REQUIRED ACTIONS:
**1)** In the open data formats text below, shorten the paragraph beginning "Structured data is usually in the form of text" into a short bulleted list that keeps its main facts.
**2)** According to the open data formats text below, what is the default character encoding in OpenOffice?

GIVEN TEXT:
###

Data is presented in different formats. This document contains information, tips and suggestions on how to use some of the formats presented in the Open Data Portal as well as how to work with some of the application programming interfaces (APIs). For general information on working with open data, please visit our Open Data 101 page.

Structured Data

Structured data is usually in the form of text but follows a specific format giving it machine readability. Some more complex formats may be in binary format such as maps and GIS related files. You will find many different formats in the Open Data Portal. This section covers some of the popular formats and provides some tips on how to work with them.


The easiest method for working with a Comma-Separated Values (CSV) file is to use a spreadsheet application such as OpenOffice Calc or Microsoft Excel. Simply launch the application and open the .csv file to launch the application’s CSV import wizard.

Browse CSV Datasets

Character Encoding

One important detail is to pay attention to Character Encoding which can affect how the data, mainly the text is parsed during the import. This will be more noticeable when dealing with languages such as French which contain extended characters.

OpenOffice provides easy selection of the character encoding to be used. Figure 1 and Figure 2 illustrate an example where the downloaded CSV dataset file was encoded using a different format than the default UTF–8 for OpenOffice (illustration using NeoOffice).

Figure 1
Figure 1: Example of a CSV import wizard showing incorrect encoding

Accessible description of Figure 1

Screenshot showing the comma-delimited file import wizard in Neo Office. The file being imported contains French extended characters. The user has selected UTF-8 as the character encoding. The preview area is displaying the characters incorrectly as it is not the proper character encoding for this file.

###

MATERIAL PROVIDED:
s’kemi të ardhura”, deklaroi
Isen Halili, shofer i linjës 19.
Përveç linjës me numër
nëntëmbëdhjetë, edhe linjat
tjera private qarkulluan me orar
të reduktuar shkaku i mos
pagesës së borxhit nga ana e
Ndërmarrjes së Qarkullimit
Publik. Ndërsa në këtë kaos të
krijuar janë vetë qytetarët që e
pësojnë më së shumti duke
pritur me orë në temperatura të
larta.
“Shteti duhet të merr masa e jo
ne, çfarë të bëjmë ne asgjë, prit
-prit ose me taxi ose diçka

###

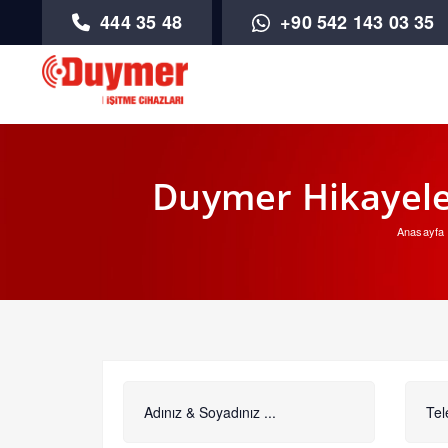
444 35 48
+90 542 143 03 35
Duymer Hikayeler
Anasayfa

###

EXERCISE RESULTS:
**1)**
- Structured data is usually text in a specific format that machines can read.
- Some more complex formats, such as maps and GIS-related files, may be binary.
- The Open Data Portal offers many different formats.
- This section covers popular formats and gives tips for working with them.

**2)** UTF-8